Good, cheap investment.

And, I decided not to ever fasten an antenna of any sort to it... turns out that the repeated bending stress from an antenna being blown around by the wind is one of the things which tends to weaken brick antennas over time. I installed a separate mast at ground level (goes through a hole in the eaves, bolted to the roof beams, and sunk into concrete at ground level) for the TV antenna.

Reply to
Dave Platt

The "resolution time" is an irrelevant metric.

In cities over here (and in high density US cities) it isn't unknown for your wifi to work until someone else's new installation clobbers it.

And in the ISM bands you have to accept such interference; that's the cost of them being unregulated.

That entirely depends on the neighbourhood and density. Over here (where 100 miles is a long way and 100 years isn't a long time) wifis frequently become "slower", and it can be difficult to attribute a specific cause let alone a cure it.

One common use of wifi over here is video streaming, where each terminal can soak up noticable bandwidth over a long period.

One use of the 60GHz band that I expect to see is as a wireless replacement for the cable going to monitors. That will soak up bandwidth, hopefully only over a very short radius!

A couple of decades ago someone noted that "in the future everything that is transmitted by wires will become wireless, and everything broadcast will be transmitted over wires".

After pondering that for a couple of months, I started to suspect that would come true.

That's why it is useful to get back to the physics and thermodynamics; they change very slowly.

Reply to
Tom Gardner

I've helped my friend install a dozen microwave links, mostly in the

90's with the state of the art then. I think they were 20 GHz and according to him they never go down because of weather when they're aimed properly.

We would sweep them horizontally and vertically several times to find the best signal, measured to 4 digits with a meter on the AGC test point. Tweaking microvolts with a big crescent wrench is fun.

Reply to
Tom Del Rosso

Eggs in basket? Security? Physics of the propagation channel?
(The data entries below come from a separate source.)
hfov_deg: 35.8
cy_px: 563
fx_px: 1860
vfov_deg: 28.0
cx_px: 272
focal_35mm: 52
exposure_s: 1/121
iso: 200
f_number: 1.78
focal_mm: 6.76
Wouldn't we all, but that all has a different non-financial cost.

Reply to
Tom Gardner

It must include the radio in the dish's focus because I see coax instead of waveguide. I used to install similar things but I didn't know how far it has advanced. Or radios were huge and mounted on the opposite side of the mast with a short waveguide.
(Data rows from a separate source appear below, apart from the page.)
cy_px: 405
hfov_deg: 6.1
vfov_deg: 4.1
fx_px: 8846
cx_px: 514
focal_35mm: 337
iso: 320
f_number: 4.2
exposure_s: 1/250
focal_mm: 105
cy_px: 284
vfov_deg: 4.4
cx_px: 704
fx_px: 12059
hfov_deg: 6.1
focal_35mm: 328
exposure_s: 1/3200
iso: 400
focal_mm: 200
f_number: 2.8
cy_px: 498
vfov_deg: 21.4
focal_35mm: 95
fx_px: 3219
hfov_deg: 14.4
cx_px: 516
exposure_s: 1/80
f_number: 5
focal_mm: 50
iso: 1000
But cell tower antennas don't seem to have changed as much.

Reply to
Tom Del Rosso

What you see is not coax, it is UTP. The entire radio and router is integrated in the feed portion of the dish, and a 1 Gbps ethernet link is going inside, where a power-over- ethernet injector is used to send power up. You connect the UTP to your network and get the IP packets in and out.

The router can do many things besides simple routing, these devices are quite versatile. Of course they can do bridge mode as well, that is the default configuration.

I'm not yet 100% sure that what John has is actually the new 60 GHz model, the sticker he showed is applied by the installer and there is a 5 GHz model which has been on the market longer and is cheaper. It has the same functionality except no self-alignment and of course it is slower. Those are the ones available for $70 a piece. (the $300 is for a pair of 60 GHz units)

Reply to
Rob

Is the self-alignment mechanical?

The systems I helped install were around 20k per pair.

Reply to
Tom Del Rosso

Lower cost could allow sufficient redundancy. If the dishes are a few hundred dollars then you could have several directional dishes on the roof of each large building to link them in a wider mesh, each aimed at a different elevation and direction. Small buildings in between could use omnidirectional antennas to form a smaller local mesh that links to several of the larger buildings. The small buildings could also have multiple antennas with intermediate angles each.

Of course it would suffer to an extent when any part goes down, but that happens when a router fails somewhere.

And of course I know I'm missing something.

Reply to
Tom Del Rosso

My friend maintained the system that linked the WTC to the NY metro area airports. It never went down until the collapse.